Here, on the topsoil of the 21st century, with repeatable results, we find that out bodies are built to experience the suffering of others. The discovery of Mirror Neurons in our two brains (we have one in our bellies) ends the discussion: our DNA creates us to be nice, to feel for others, to experience compassion. A function of our body – no matter the mind – is to experience the suffering of others as if it were our own.

How did I get so selfish that I was willing to ignore the signals from my own body? Was it the grief at a mother passing too young? Is it our culture of television and manufacture that disconnected me from others? Maybe it was the production-line education that inculcated me with facts but failed to give me any understanding of others; Bolivia is down there, but I have no idea how you’re feeling.
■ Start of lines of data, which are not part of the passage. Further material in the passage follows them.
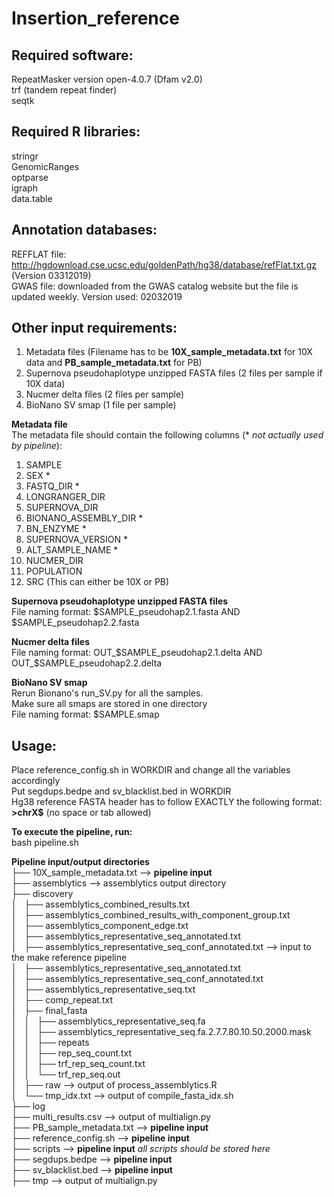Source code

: # Insertion_reference

## Required software:
RepeatMasker version open-4.0.7 (Dfam v2.0) <br>
trf (tandem repeat finder)<br>
seqtk <br>

## Required R libraries:
stringr <br>
GenomicRanges<br>
optparse <br>
igraph <br>
data.table <br>

## Annotation databases:
REFFLAT file: http://hgdownload.cse.ucsc.edu/goldenPath/hg38/database/refFlat.txt.gz (Version 03312019)<br>
GWAS file: downloaded from the GWAS catalog website but the file is updated weekly. Version used: 02032019

## Other input requirements:
1. Metadata files (Filename has to be **10X_sample_metadata.txt** for 10X data and **PB_sample_metadata.txt** for PB)
2. Supernova pseudohaplotype unzipped FASTA files (2 files per sample if 10X data)
3. Nucmer delta files (2 files per sample)
4. BioNano SV smap (1 file per sample)

**Metadata file** <br>
The metadata file should contain the following columns (* *not actually used by pipeline*):<br>
1. SAMPLE 
2. SEX *
3. FASTQ_DIR *
4. LONGRANGER_DIR 
5. SUPERNOVA_DIR 
6. BIONANO_ASSEMBLY_DIR *
7. BN_ENZYME *
8. SUPERNOVA_VERSION *
9. ALT_SAMPLE_NAME *
10. NUCMER_DIR 
11. POPULATION 
12. SRC (This can either be 10X or PB) 

**Supernova pseudohaplotype unzipped FASTA files** <br>
File naming format: $SAMPLE_pseudohap2.1.fasta AND $SAMPLE_pseudohap2.2.fasta

**Nucmer delta files** <br>
File naming format: OUT_$SAMPLE_pseudohap2.1.delta AND OUT_$SAMPLE_pseudohap2.2.delta

**BioNano SV smap** <br>
Rerun Bionano's run_SV.py for all the samples. <br>
Make sure all smaps are stored in one directory <br>
File naming format: $SAMPLE.smap 

## Usage:<br>
Place reference_config.sh in WORKDIR and change all the variables accordingly <br>
Put segdups.bedpe and sv_blacklist.bed in WORKDIR <br>
Hg38 reference FASTA header has to follow EXACTLY the following format: <br>
**>chrX$** (no space or tab allowed) <br>

**To execute the pipeline, run:** <br>
bash pipeline.sh <br>

**Pipeline input/output directories**<br>
├── 10X_sample_metadata.txt --> **pipeline input**<br>
├── assemblytics --> assemblytics output directory <br>
├── discovery<br>
│   ├── assemblytics_combined_results.txt<br>
│   ├── assemblytics_combined_results_with_component_group.txt<br>
│   ├── assemblytics_component_edge.txt<br>
│   ├── assemblytics_representative_seq_annotated.txt<br>
│   ├── assemblytics_representative_seq_conf_annotated.txt --> input to the make reference pipeline<br>
│   ├── assemblytics_representative_seq_annotated.txt<br>
│   ├── assemblytics_representative_seq_conf_annotated.txt<br>
│   ├── assemblytics_representative_seq.txt<br>
│   ├── comp_repeat.txt<br>
│   ├── final_fasta<br>
│   │   ├── assemblytics_representative_seq.fa<br>
│   │   ├── assemblytics_representative_seq.fa.2.7.7.80.10.50.2000.mask<br>
│   │   ├── repeats<br>
│   │   ├── rep_seq_count.txt<br>
│   │   ├── trf_rep_seq_count.txt<br>
│   │   └── trf_rep_seq.out<br>
│   ├── raw --> output of process_assemblytics.R<br>
│   └── tmp_idx.txt --> output of compile_fasta_idx.sh <br>
├── log<br>
├── multi_results.csv --> output of multialign.py<br>
├── PB_sample_metadata.txt --> **pipeline input**<br>
├── reference_config.sh --> **pipeline input**<br>
├── scripts --> **pipeline input** *all scripts should be stored here* <br>
├── segdups.bedpe --> **pipeline input**<br>
├── sv_blacklist.bed --> **pipeline input**<br>
├── tmp --> output of multialign.py<br>





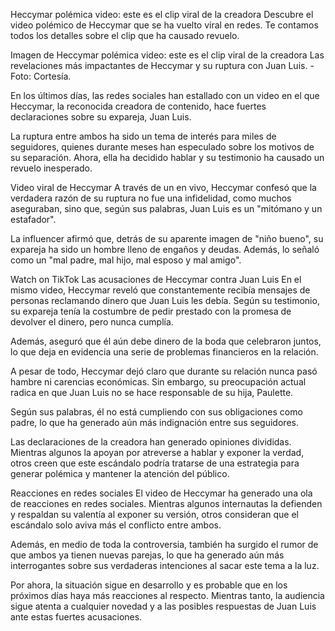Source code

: Heccymar polémica video: este es el clip viral de la creadora
Descubre el video polémico de Heccymar que se ha vuelto viral en redes. Te contamos todos los detalles sobre el clip que ha causado revuelo.

Imagen de Heccymar polémica video: este es el clip viral de la creadora
Las revelaciones más impactantes de Heccymar y su ruptura con Juan Luis. - Foto: Cortesía.

En los últimos días, las redes sociales han estallado con un video en el que Heccymar, la reconocida creadora de contenido, hace fuertes declaraciones sobre su expareja, Juan Luis.

La ruptura entre ambos ha sido un tema de interés para miles de seguidores, quienes durante meses han especulado sobre los motivos de su separación. Ahora, ella ha decidido hablar y su testimonio ha causado un revuelo inesperado.

Video viral de Heccymar
A través de un en vivo, Heccymar confesó que la verdadera razón de su ruptura no fue una infidelidad, como muchos aseguraban, sino que, según sus palabras, Juan Luis es un "mitómano y un estafador".


La influencer afirmó que, detrás de su aparente imagen de "niño bueno", su expareja ha sido un hombre lleno de engaños y deudas. Además, lo señaló como un "mal padre, mal hijo, mal esposo y mal amigo".

Watch on TikTok
Las acusaciones de Heccymar contra Juan Luis
En el mismo video, Heccymar reveló que constantemente recibía mensajes de personas reclamando dinero que Juan Luis les debía. Según su testimonio, su expareja tenía la costumbre de pedir prestado con la promesa de devolver el dinero, pero nunca cumplía.

Además, aseguró que él aún debe dinero de la boda que celebraron juntos, lo que deja en evidencia una serie de problemas financieros en la relación.

A pesar de todo, Heccymar dejó claro que durante su relación nunca pasó hambre ni carencias económicas. Sin embargo, su preocupación actual radica en que Juan Luis no se hace responsable de su hija, Paulette.

Según sus palabras, él no está cumpliendo con sus obligaciones como padre, lo que ha generado aún más indignación entre sus seguidores.

Las declaraciones de la creadora han generado opiniones divididas. Mientras algunos la apoyan por atreverse a hablar y exponer la verdad, otros creen que este escándalo podría tratarse de una estrategia para generar polémica y mantener la atención del público.

Reacciones en redes sociales
El video de Heccymar ha generado una ola de reacciones en redes sociales. Mientras algunos internautas la defienden y respaldan su valentía al exponer su versión, otros consideran que el escándalo solo aviva más el conflicto entre ambos.

Además, en medio de toda la controversia, también ha surgido el rumor de que ambos ya tienen nuevas parejas, lo que ha generado aún más interrogantes sobre sus verdaderas intenciones al sacar este tema a la luz.

Por ahora, la situación sigue en desarrollo y es probable que en los próximos días haya más reacciones al respecto. Mientras tanto, la audiencia sigue atenta a cualquier novedad y a las posibles respuestas de Juan Luis ante estas fuertes acusaciones.

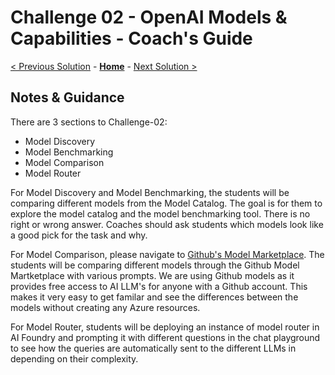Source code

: # Challenge 02 - OpenAI Models & Capabilities - Coach's Guide 

[< Previous Solution](./Solution-01.md) - **[Home](./README.md)** - [Next Solution >](./Solution-03.md)

## Notes & Guidance

There are 3 sections to Challenge-02: 
- Model Discovery
- Model Benchmarking
- Model Comparison
- Model Router

For Model Discovery and Model Benchmarking, the students will be comparing different models from the Model Catalog. The goal is for them to explore the model catalog and the model benchmarking tool. There is no right or wrong answer. Coaches should ask students which models look like a good pick for the task and why.

For Model Comparison, please navigate to [Github's Model Marketplace](https://github.com/marketplace/models). The students will be comparing different models through the Github Model Martketplace with various prompts. We are using Github models as it provides free access to AI LLM's for anyone with a Github account. This makes it very easy to get familar and see the differences between the models without creating any Azure resources. 

For Model Router, students will be deploying an instance of model router in AI Foundry and prompting it with different questions in the chat playground to see how the queries are automatically sent to the different LLMs in depending on their complexity.

<!--- 
The students will go through each section of this notebook in the `/Student/Resources/Notebooks` folder:
- [`CH-02-ModelComparison.ipynb`](../Student/Resources/Notebooks/CH-02-ModelComparison.ipynb)
  
The notebook above is filled with code cells. Students will run through these cells as they go through the exercises. 

In the `/Solutions` folder, you will see the same notebook but with the solutions:
- [`CH-02-ModelComparison-Solution.ipynb`](./Solutions/CH-02-ModelComparison-Solution.ipynb)

The cells display example outputs of what the students should see. Use this as a reference for the answers, although some outputs may vary slightly on the students' side. 

- Students can take CH1 as a reference for prompt engineering
- The model comparison chart does not have a specific correct answer. Students can put what they find in the chart.
- Coaches should ask students which model they would choose for each challenge and the reasons of choosing the model.
--->
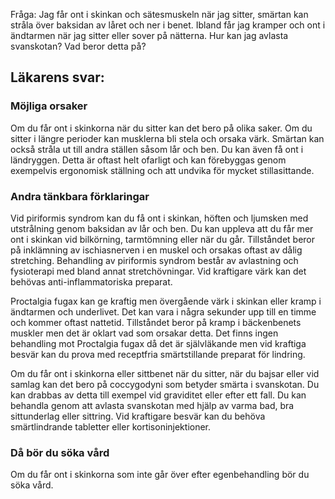 Fråga: Jag får ont i skinkan och sätesmuskeln när jag sitter, smärtan kan stråla över baksidan av låret och ner i benet. Ibland får jag kramper och ont i ändtarmen när jag sitter eller sover på nätterna. Hur kan jag avlasta svanskotan? Vad beror detta på?

Läkarens svar:
--------------

### Möjliga orsaker

Om du får ont i skinkorna när du sitter kan det bero på olika saker. Om du sitter i längre perioder kan musklerna bli stela och orsaka värk. Smärtan kan också stråla ut till andra ställen såsom lår och ben. Du kan även få ont i ländryggen. Detta är oftast helt ofarligt och kan förebyggas genom exempelvis ergonomisk ställning och att undvika för mycket stillasittande.

### Andra tänkbara förklaringar

Vid piriformis syndrom kan du få ont i skinkan, höften och ljumsken med utstrålning genom baksidan av lår och ben. Du kan uppleva att du får mer ont i skinkan vid bilkörning, tarmtömning eller när du går. Tillståndet beror på inklämning av ischiasnerven i en muskel och orsakas oftast av dålig stretching. Behandling av piriformis syndrom består av avlastning och fysioterapi med bland annat stretchövningar. Vid kraftigare värk kan det behövas anti-inflammatoriska preparat.

Proctalgia fugax kan ge kraftig men övergående värk i skinkan eller kramp i ändtarmen och underlivet. Det kan vara i några sekunder upp till en timme och kommer oftast nattetid. Tillståndet beror på kramp i bäckenbenets muskler men det är oklart vad som orsakar detta. Det finns ingen behandling mot Proctalgia fugax då det är självläkande men vid kraftiga besvär kan du prova med receptfria smärtstillande preparat för lindring.

Om du får ont i skinkorna eller sittbenet när du sitter, när du bajsar eller vid samlag kan det bero på coccygodyni som betyder smärta i svanskotan. Du kan drabbas av detta till exempel vid graviditet eller efter ett fall. Du kan behandla genom att avlasta svanskotan med hjälp av varma bad, bra sittunderlag eller sittring. Vid kraftigare besvär kan du behöva smärtlindrande tabletter eller kortisoninjektioner.

### Då bör du söka vård

Om du får ont i skinkorna som inte går över efter egenbehandling bör du söka vård.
I believe that I’ve lived this life poorly. On the face of it, that statement looks bleak and fatalistic, but I intend to out-Spinoza Spinoza: the valuable lesson to be learned from repentance, from guilt and regret, is how useless they are. If the goal is happiness (and what better goal can you think of?) then get into regret, get into guilt and worry. Spend time deep in it, get to know it, see what it does. Then get over it.

I’m done hating myself. That’s kind of the result of not knowing anything about me. How can I hate something I don’t know? I don’t have an dogma that’s determined to drive anyone into the sea. None of my beliefs involve denigrating others because of what region their people come from. So I’m giving it up, the whole program of lousy self-talk and self-sabotage, of guilt and regret and being bad to get what I think I deserve.

Forty-nine days. Tibetan Buddhist thought has it that seven weeks is the period between death and rebirth. As metaphors go… Perfect.